AUX MOTIFS PROPRES QUE (...) l'omission de la consultation des délégués du personnel constitue une formalité substantielle, dont l'omission rend le licenciement sans cause réelle et sérieuse, que le médecin du travail déclarait les 1er et 15 octobre 2007 M. X... inapte à son poste dans les termes suivants : « inapte au poste de technicien SAV avec des déplacements importants et de la manutention lourde.

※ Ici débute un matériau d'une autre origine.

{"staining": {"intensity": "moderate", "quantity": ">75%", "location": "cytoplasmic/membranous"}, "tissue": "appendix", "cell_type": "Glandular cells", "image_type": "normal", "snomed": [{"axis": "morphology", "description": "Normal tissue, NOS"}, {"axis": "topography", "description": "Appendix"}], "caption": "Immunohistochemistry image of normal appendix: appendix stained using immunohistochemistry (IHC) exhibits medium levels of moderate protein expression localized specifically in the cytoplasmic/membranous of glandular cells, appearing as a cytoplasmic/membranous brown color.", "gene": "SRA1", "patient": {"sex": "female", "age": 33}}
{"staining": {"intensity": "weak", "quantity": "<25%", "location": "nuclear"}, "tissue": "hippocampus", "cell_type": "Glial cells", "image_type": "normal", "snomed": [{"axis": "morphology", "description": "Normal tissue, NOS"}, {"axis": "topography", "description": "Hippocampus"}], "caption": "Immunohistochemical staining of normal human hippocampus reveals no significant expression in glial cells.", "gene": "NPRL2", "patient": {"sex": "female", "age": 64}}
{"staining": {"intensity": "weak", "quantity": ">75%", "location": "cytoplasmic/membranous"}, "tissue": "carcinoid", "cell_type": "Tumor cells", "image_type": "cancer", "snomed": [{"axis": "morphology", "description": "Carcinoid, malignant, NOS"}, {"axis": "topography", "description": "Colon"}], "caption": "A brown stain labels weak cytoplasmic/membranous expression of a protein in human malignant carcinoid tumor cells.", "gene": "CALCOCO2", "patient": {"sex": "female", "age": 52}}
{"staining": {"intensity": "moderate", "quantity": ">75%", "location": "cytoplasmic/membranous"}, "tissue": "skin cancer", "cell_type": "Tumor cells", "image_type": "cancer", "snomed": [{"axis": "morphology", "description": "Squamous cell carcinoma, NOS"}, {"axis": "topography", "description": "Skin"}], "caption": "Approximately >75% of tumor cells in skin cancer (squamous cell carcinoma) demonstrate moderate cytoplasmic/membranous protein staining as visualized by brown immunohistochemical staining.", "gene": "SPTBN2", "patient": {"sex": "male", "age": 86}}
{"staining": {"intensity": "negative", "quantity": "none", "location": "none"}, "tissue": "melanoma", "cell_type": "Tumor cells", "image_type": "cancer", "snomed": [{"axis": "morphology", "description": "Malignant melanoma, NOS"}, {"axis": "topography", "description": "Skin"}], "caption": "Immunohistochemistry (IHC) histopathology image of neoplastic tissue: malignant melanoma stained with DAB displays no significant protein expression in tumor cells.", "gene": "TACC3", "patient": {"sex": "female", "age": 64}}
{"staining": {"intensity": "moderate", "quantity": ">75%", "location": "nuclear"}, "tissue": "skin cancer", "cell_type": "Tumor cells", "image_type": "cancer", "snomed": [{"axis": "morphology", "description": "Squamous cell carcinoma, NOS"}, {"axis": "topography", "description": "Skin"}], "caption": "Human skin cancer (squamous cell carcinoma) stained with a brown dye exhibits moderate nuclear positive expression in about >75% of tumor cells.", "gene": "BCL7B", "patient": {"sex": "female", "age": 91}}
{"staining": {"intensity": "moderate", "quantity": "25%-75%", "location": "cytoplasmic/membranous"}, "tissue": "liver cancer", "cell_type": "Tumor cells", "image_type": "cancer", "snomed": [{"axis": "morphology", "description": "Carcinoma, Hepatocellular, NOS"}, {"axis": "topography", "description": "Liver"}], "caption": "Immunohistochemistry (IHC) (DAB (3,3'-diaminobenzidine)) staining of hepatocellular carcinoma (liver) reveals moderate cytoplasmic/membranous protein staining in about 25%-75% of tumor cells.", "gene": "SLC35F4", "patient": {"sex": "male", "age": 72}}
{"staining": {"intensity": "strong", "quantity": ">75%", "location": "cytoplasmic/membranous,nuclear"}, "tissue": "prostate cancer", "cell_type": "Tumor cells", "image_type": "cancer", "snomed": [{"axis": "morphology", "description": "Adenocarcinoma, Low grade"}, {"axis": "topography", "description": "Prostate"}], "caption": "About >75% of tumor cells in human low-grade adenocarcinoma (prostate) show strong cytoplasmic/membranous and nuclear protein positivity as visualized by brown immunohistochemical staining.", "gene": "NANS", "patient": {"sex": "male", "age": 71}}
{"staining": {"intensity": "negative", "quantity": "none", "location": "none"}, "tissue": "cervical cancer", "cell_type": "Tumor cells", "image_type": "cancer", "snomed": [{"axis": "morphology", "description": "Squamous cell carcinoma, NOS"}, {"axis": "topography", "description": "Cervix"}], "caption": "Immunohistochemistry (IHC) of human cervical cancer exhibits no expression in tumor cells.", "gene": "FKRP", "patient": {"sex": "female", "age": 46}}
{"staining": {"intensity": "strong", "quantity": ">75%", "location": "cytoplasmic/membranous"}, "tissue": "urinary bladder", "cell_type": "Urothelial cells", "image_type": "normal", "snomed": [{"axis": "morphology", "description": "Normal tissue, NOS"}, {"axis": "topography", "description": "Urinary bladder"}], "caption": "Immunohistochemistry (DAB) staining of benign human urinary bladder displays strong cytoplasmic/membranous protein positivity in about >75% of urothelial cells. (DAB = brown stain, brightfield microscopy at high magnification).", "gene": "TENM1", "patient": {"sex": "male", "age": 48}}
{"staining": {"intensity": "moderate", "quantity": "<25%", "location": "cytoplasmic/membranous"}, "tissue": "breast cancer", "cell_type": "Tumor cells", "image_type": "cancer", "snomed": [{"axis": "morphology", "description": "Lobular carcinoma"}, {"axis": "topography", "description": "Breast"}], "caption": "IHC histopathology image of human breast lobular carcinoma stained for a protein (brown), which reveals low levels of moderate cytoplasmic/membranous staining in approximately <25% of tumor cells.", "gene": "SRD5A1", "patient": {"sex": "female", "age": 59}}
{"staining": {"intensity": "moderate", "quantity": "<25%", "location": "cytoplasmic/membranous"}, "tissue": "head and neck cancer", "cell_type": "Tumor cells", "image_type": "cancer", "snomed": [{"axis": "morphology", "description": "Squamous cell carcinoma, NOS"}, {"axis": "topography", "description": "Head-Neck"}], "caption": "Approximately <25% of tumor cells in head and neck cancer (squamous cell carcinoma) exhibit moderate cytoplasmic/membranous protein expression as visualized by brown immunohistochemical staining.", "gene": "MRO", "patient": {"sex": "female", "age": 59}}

Serait apte à un poste de maintenance, sans déplacements ou déplacements locaux limités » ; que les délégués du personnel furent consultés dès le 19 octobre 2007, informés des deux offres de reclassement et émirent un avis favorable ; que la SAS Servipress proposait à M. X... le 22 octobre 2007 en reclassement deux postes aux services rénovation et production du siège ; que le salarié refusait ces propositions le 8 novembre 2007 ;

ET AUX MOTIFS ADOPTES QUE par courriers du 22 octobre 2007, l'employeur a proposé à M. X..., en vue de son reclassement, deux postes situés au siège social à Luce, en région parisienne, et a sollicité l'avis du médecin du travail sur ces deux postes ainsi décrits : service rénovation : pour démontage des machines en retour client et remise en état des sous-ensembles, remontage et essai ; service production : pour câblage sur matériel électrique de presses ; que par lettre du 23 octobre 2007, le médecin du travail a répondu que ces postes étaient compatibles avec l'état de santé du salarié à condition que ces postes ne nécessitent pas de manutention lourde répétée de plus de 20 kg et que M. X... habite à côté du siège social pour limiter les déplacements (...) ;

ALORS QUE l'avis des délégués du personnel sur le reclassement du salarié déclaré inapte à la suite d'un accident du travail doit être recueilli après que l'inaptitude a été constatée par le médecin du travail et avant la proposition au salarié d'un poste de reclassement adapté à ses capacités ; qu'ils doivent disposer de toutes les informations nécessaires pour leur permettre de donner un avis en toute connaissance de cause, parmi lesquelles figurent les conclusions du médecin du travail sur l'aptitude du salarié à exercer l'une des tâches existantes dans l'entreprise ; que la cour d'appel a, par motifs propres, constaté que les délégués du personnel avaient été consultés le 19 octobre 2007 et, par motifs adoptés, relevé que l'employeur avait sollicité l'avis du médecin du travail sur les deux postes de reclassement proposés au salarié le 22 octobre 2007 et que le médecin du travail avait donné un avis favorable mais assorti de réserves le 23 octobre 2007, ce dont il résultait que les délégués du personnel n'avaient pas disposé de cette information nécessaire pour leur permettre de donner un avis en connaissance de cause ; qu'en jugeant cependant le licenciement fondé sur une cause réelle et sérieuse, la cour d'appel a refusé de déduire les conséquences de ses constatations et violé les articles L. 1226-10 et L. 1226-15 du code du travail.


SECOND MOYEN DE CASSATION

Il est fait grief à l'arrêt partiellement infirmatif attaqué d'avoir condamné la société SAVN à payer à M. X... la somme de 1.954,94 euros à titre d'indemnité compensatrice de préavis et celle de 195. 50 euros au titre des congés payés afférents ;

AUX MOTIFS QUE (...) M. X... présentait au jour du licenciement une ancienneté de 23 mois, donc inférieure à deux ans, ce qui lui donne droit à un préavis d'un mois ;

1)ALORS QUE la durée du préavis et le montant de l'indemnité compensatrice, ainsi que celui des congés payés afférents, dépendent, selon les prescriptions légales, de l'ancienneté du salarié dans l'entreprise, la loi réservant la possibilité de clauses notamment conventionnelles plus favorables ; qu'il ressort de ses conclusions que le salarié fondait sa demande en paiement d'une indemnité compensatrice de préavis d'un montant correspondant à deux mois de salaires, outre les congés payés afférents, sur la convention collective applicable ; que la cour d'appel, en se fondant sur les seules prescriptions légales pour limiter le montant de l'indemnité à un mois de salaire, a violé les articles L.1234-1 alinéa 2 et L.1234-5 du code du travail ;

2) ET ALORS QUE, en tout état de cause, toute décision doit être motivée ; que la cour d'appel en ne s'expliquant pas sur les raisons pour lesquelles elle avait exclu l'application de la convention collective invoquée par le salarié, a méconnu les exigences de l'article 455 du code de procédure civile.